Если мы сравним этот язык с утверждением «Энциклопедии», мы увидим, как на мгновение взгляд Гегеля поглощен славой идеальной нации. В ней моральная жизнь охватывает и совпадает с религией, искусством и наукой: практика и теория едины: жизнь в идее не знает тех различий, которые в неидеальном мире часто делают искусство и мораль антитетичными и ставят религию в противоречие с наукой. Это, как мы сказали, память о греческих и, возможно, еврейских идеалах. Или, скорее, это с помощью таких воспоминаний утверждение существенного единства жизни — истинной, полной, многогранной жизни — которое является предпосылкой и идеей, на которых покоятся культура и мораль и из которых они получают свою высшую санкцию, т.е. свой конститутивный принцип и единство. Даже в «Энциклопедии» Гегель пытается предостеречь от разделения морали, искусства и философии, которое может быть опрометчиво сделано вследствие его последовательного порядка изложения. «Религия», — отмечает он, — «есть сама субстанция моральной жизни и государства... Нравственная жизнь — это божественный дух, пребывающий в сознании, как он актуально присутствует в нации и ее индивидуальных членах». Тем не менее, как мы видим, существует различие. Процесс истории осуществляет суд над нацией за нацией и раскрывает божественное не только как имманентное в нравственной жизни, но и как постоянно расширяющее ограниченный национальный дух, пока он не станет духом всеобщего человечества. Тем не менее — и это, возможно, для каждого времени всегда более важно — национальное единство — не как множество и не как большинство — является высшим реальным явлением Вечного и Абсолютного.

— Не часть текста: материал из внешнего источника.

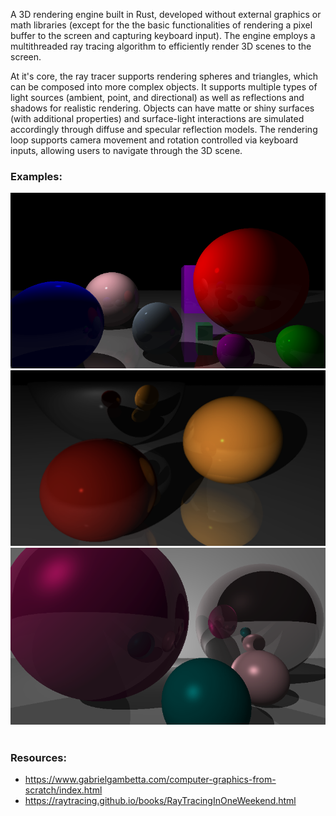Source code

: A 3D rendering engine built in Rust, developed without external graphics or math libraries (except for the the basic functionalities of rendering a pixel buffer to the screen and capturing keyboard input). The engine employs a multithreaded ray tracing algorithm to efficiently render 3D scenes to the screen.

At it's core, the ray tracer supports rendering spheres and triangles, which can be composed into more complex objects. It supports multiple types of light sources (ambient, point, and directional) as well as reflections and shadows for realistic rendering. Objects can have matte or shiny surfaces (with additional properties) and surface-light interactions are simulated accordingly through diffuse and specular reflection models. The rendering loop supports camera movement and rotation controlled via keyboard inputs, allowing users to navigate through the 3D scene.

### Examples:

<img src="./asset/scene_one.png" alt="" width="600">
<img src="./asset/scene_two.png" alt="" width="600">
<img src="./asset/scene_three.png" alt="" width="600">
<img src="./asset/scene_four.gif" alt="" width="600">

### Resources:

- https://www.gabrielgambetta.com/computer-graphics-from-scratch/index.html
- https://raytracing.github.io/books/RayTracingInOneWeekend.html
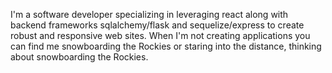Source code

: I'm a software developer specializing in leveraging react along with backend frameworks sqlalchemy/flask and sequelize/express to create robust and responsive web sites. When I'm not creating applications you can find me snowboarding the Rockies or staring into the distance, thinking about snowboarding the Rockies.
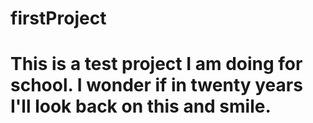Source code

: # firstProject
# This is a test project I am doing for school. I wonder if in twenty years I'll look back on this and smile.
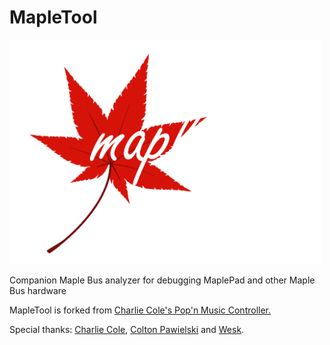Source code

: # MapleTool<br/>

<img src="mpt2.png" width="500">

Companion Maple Bus analyzer for debugging MaplePad and other Maple Bus hardware

MapleTool is forked from [Charlie Cole's Pop'n Music Controller.](https://github.com/charcole/Dreamcast-PopnMusic)

Special thanks: [Charlie Cole](https://github.com/charcole), [Colton Pawielski](https://github.com/cepawiel) and [Wesk](https://www.youtube.com/channel/UCYAwbbBxi5_LK8WVrD10SUw).
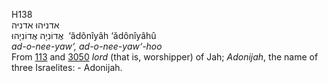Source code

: <body>
  <p>H138<br>  אדניּהוּ    אדניּה  <br> אֲדוֹנִיָה  אֲדוֹנִיָהוּ  ‎  ‘ădônı̂yâh  ‘ădônı̂yâhû  <br><i>ad-o-nee-yaw‘,</i> <i>ad-o-nee-yaw‘-hoo </i><br>From <a href="h0113.htm">113</a> and <a href="h3050.htm">3050</a>  <i>lord</i> (that is, worshipper) of Jah; <i>Adonijah</i>, the name of three Israelites: - Adonijah.<br></p>
 </body>
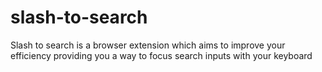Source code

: # slash-to-search
Slash to search is a browser extension which aims to improve your efficiency providing you a way to focus search inputs with your keyboard
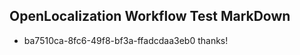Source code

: ## OpenLocalization Workflow Test MarkDown
* ba7510ca-8fc6-49f8-bf3a-ffadcdaa3eb0 thanks!

<!--HONumber=Jul16_HO4-->



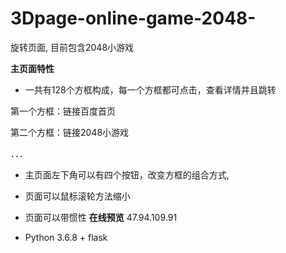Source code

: # 3Dpage-online-game-2048-
旋转页面, 目前包含2048小游戏

**主页面特性**
- 一共有128个方框构成，每一个方框都可点击，查看详情并且跳转

第一个方框：链接百度首页

第二个方框：链接2048小游戏

．．．

- 主页面左下角可以有四个按钮，改变方框的组合方式,
- 页面可以鼠标滚轮方法缩小
- 页面可以带惯性
**在线预览** 47.94.109.91

- Python 3.6.8 + flask

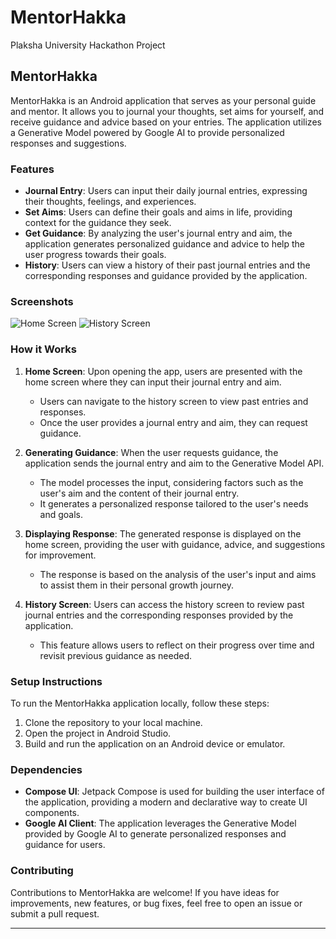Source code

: # MentorHakka
 Plaksha University Hackathon Project
## MentorHakka

MentorHakka is an Android application that serves as your personal guide and mentor. It allows you to journal your thoughts, set aims for yourself, and receive guidance and advice based on your entries. The application utilizes a Generative Model powered by Google AI to provide personalized responses and suggestions.

### Features

- **Journal Entry**: Users can input their daily journal entries, expressing their thoughts, feelings, and experiences.
- **Set Aims**: Users can define their goals and aims in life, providing context for the guidance they seek.
- **Get Guidance**: By analyzing the user's journal entry and aim, the application generates personalized guidance and advice to help the user progress towards their goals.
- **History**: Users can view a history of their past journal entries and the corresponding responses and guidance provided by the application.

### Screenshots

![Home Screen](/screenshots/home_screen.png)
![History Screen](/screenshots/history_screen.png)

### How it Works

1. **Home Screen**: Upon opening the app, users are presented with the home screen where they can input their journal entry and aim.
   - Users can navigate to the history screen to view past entries and responses.
   - Once the user provides a journal entry and aim, they can request guidance.

2. **Generating Guidance**: When the user requests guidance, the application sends the journal entry and aim to the Generative Model API.
   - The model processes the input, considering factors such as the user's aim and the content of their journal entry.
   - It generates a personalized response tailored to the user's needs and goals.

3. **Displaying Response**: The generated response is displayed on the home screen, providing the user with guidance, advice, and suggestions for improvement.
   - The response is based on the analysis of the user's input and aims to assist them in their personal growth journey.

4. **History Screen**: Users can access the history screen to review past journal entries and the corresponding responses provided by the application.
   - This feature allows users to reflect on their progress over time and revisit previous guidance as needed.

### Setup Instructions

To run the MentorHakka application locally, follow these steps:

1. Clone the repository to your local machine.
2. Open the project in Android Studio.
3. Build and run the application on an Android device or emulator.

### Dependencies

- **Compose UI**: Jetpack Compose is used for building the user interface of the application, providing a modern and declarative way to create UI components.
- **Google AI Client**: The application leverages the Generative Model provided by Google AI to generate personalized responses and guidance for users.

### Contributing

Contributions to MentorHakka are welcome! If you have ideas for improvements, new features, or bug fixes, feel free to open an issue or submit a pull request.

---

Описав таким образом нацию как органическую целостность, он продолжает указывать, что политическое устройство демонстрирует этот характер, формируя триаду политических сословий. В одном из них существует лишь молчаливое, практическое тождество, в вере и доверии, с целостностью: во втором существует полное расщепление интереса на партикулярность: и в третьем существует живое и интеллектуальное тождество или безразличие, которое сочетает в себе широчайший диапазон индивидуального развития с полнейшим единством политической лояльности. Этот последний порядок — тот, который живет в сознательном отождествлении частного с общественным долгом: все, что он делает, имеет универсальную и общественную функцию. Такое тело — идеальное Дворянство — дворянство, которое есть servus servorum Dei, высший слуга человечества. Его функция — поддерживать общие интересы, давать другим сословиям (крестьянству и промышленникам) безопасность, получая взамен от этих других средства к существованию. Noblesse oblige наносит смертельный удар частным интересам и налагает обязанность демонстрировать в самой ясной форме высшую реальность абсолютной морали и быть для остальных невозмутимым идеалом эстетической, этической, религиозной и философской полноты.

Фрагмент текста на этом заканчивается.